━━━━━ EXERCISE INPUTS

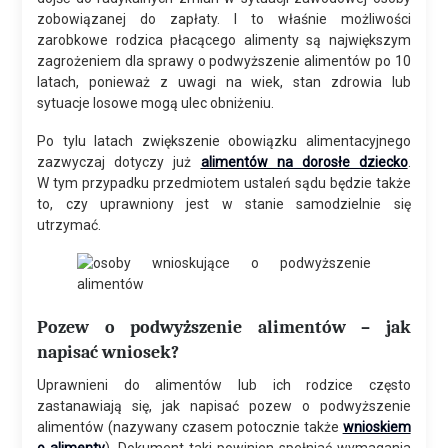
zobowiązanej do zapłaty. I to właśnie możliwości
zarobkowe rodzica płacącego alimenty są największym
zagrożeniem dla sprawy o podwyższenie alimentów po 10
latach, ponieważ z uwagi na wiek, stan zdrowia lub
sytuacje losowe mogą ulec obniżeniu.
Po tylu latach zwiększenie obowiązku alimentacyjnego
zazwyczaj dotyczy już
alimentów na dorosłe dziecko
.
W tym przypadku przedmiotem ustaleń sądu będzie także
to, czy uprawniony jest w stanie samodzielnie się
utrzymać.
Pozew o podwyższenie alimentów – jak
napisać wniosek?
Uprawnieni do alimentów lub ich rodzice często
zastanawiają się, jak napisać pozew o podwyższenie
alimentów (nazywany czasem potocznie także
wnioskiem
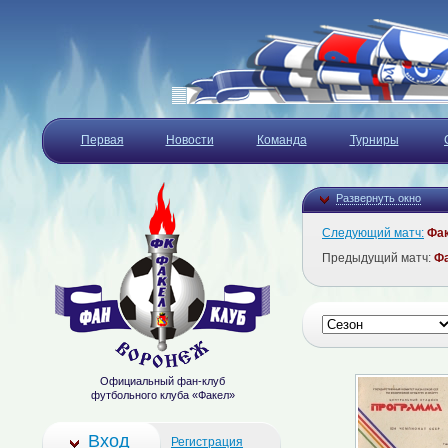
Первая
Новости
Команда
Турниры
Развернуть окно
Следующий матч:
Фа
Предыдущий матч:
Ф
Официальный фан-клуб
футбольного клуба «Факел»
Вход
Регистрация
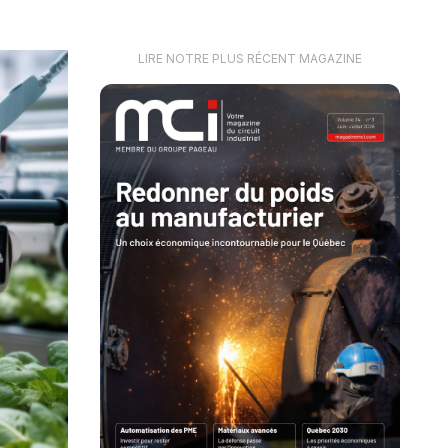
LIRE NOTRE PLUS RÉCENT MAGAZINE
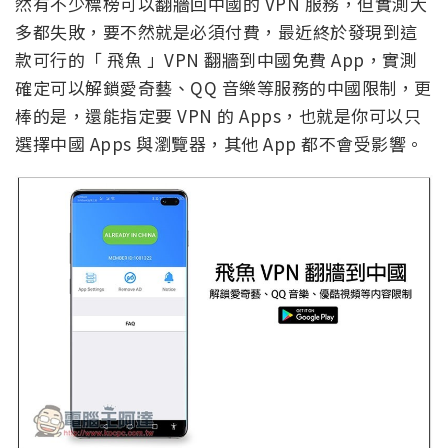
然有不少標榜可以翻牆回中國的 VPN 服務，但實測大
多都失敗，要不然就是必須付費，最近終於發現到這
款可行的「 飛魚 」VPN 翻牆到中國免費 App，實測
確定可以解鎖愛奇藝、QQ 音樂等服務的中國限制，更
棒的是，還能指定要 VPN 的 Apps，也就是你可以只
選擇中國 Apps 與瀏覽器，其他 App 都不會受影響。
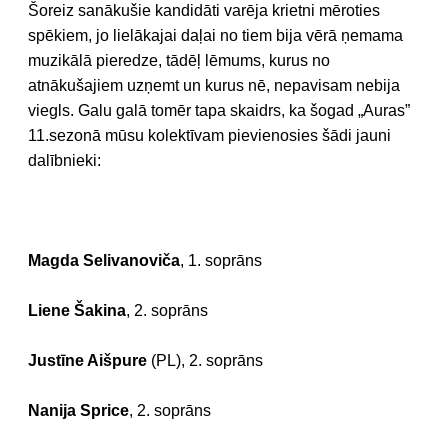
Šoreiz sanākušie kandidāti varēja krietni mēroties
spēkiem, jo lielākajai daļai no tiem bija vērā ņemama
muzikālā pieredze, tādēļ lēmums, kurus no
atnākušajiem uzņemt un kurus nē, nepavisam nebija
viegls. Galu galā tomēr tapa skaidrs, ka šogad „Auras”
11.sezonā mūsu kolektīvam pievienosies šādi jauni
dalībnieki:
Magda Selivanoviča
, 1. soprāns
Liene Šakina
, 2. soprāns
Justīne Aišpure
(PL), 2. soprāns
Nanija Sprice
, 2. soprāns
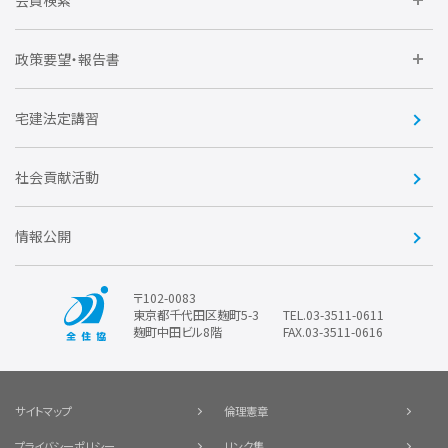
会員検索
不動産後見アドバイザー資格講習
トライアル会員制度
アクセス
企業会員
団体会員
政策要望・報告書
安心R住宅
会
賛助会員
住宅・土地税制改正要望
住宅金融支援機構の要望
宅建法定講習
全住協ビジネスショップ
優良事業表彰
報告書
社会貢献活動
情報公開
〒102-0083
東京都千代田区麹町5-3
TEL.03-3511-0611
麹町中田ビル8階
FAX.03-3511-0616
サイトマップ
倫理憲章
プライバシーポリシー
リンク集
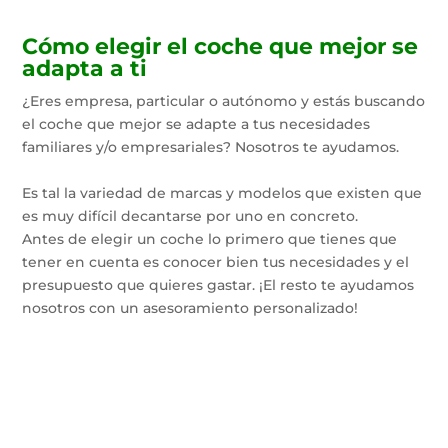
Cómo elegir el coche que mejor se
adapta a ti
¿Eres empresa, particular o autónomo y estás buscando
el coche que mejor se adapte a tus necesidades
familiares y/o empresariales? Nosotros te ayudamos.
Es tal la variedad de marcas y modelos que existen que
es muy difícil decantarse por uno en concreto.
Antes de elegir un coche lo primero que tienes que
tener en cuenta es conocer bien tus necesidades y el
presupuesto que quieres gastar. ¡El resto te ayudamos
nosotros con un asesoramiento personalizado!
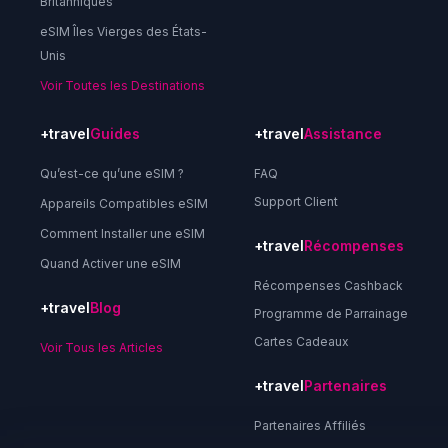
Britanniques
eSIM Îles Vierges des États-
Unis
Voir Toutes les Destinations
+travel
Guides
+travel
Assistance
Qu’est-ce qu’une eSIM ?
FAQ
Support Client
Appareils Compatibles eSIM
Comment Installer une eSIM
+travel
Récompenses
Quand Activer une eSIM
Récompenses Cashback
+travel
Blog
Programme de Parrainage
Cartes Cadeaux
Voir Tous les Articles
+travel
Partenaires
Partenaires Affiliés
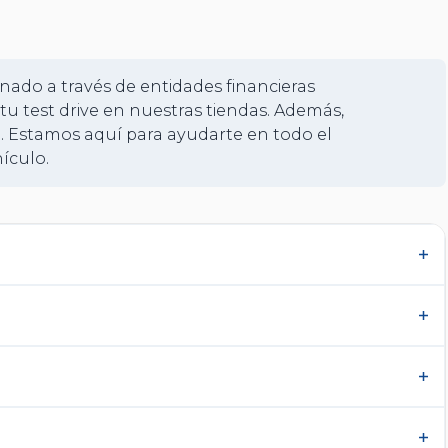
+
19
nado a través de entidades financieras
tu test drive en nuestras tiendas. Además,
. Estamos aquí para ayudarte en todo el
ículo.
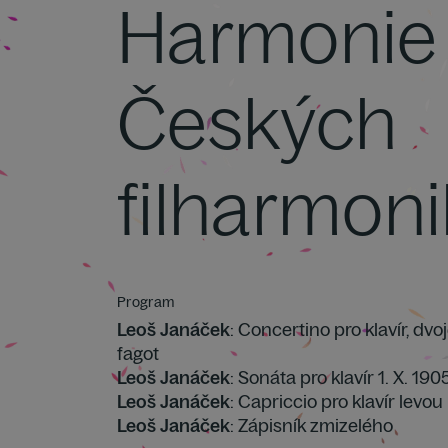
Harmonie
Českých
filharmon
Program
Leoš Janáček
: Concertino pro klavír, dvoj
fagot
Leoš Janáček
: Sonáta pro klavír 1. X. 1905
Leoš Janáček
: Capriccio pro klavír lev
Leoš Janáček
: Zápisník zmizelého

━━━━━━━━━━

**WORK INSTRUCTIONS**
Format every line from the start of the entries up to and including the line with "sytuacje losowe mogą ulec obniżeniu." as a Markdown table with the columns Row and Line. Leave out blank lines and the pictures.

**THE ANSWER**
| Row | Line |
|---|---|
| 1 | zobowiązanej do zapłaty. I to właśnie możliwości |
| 2 | zarobkowe rodzica płacącego alimenty są największym |
| 3 | zagrożeniem dla sprawy o podwyższenie alimentów po 10 |
| 4 | latach, ponieważ z uwagi na wiek, stan zdrowia lub |
| 5 | sytuacje losowe mogą ulec obniżeniu. |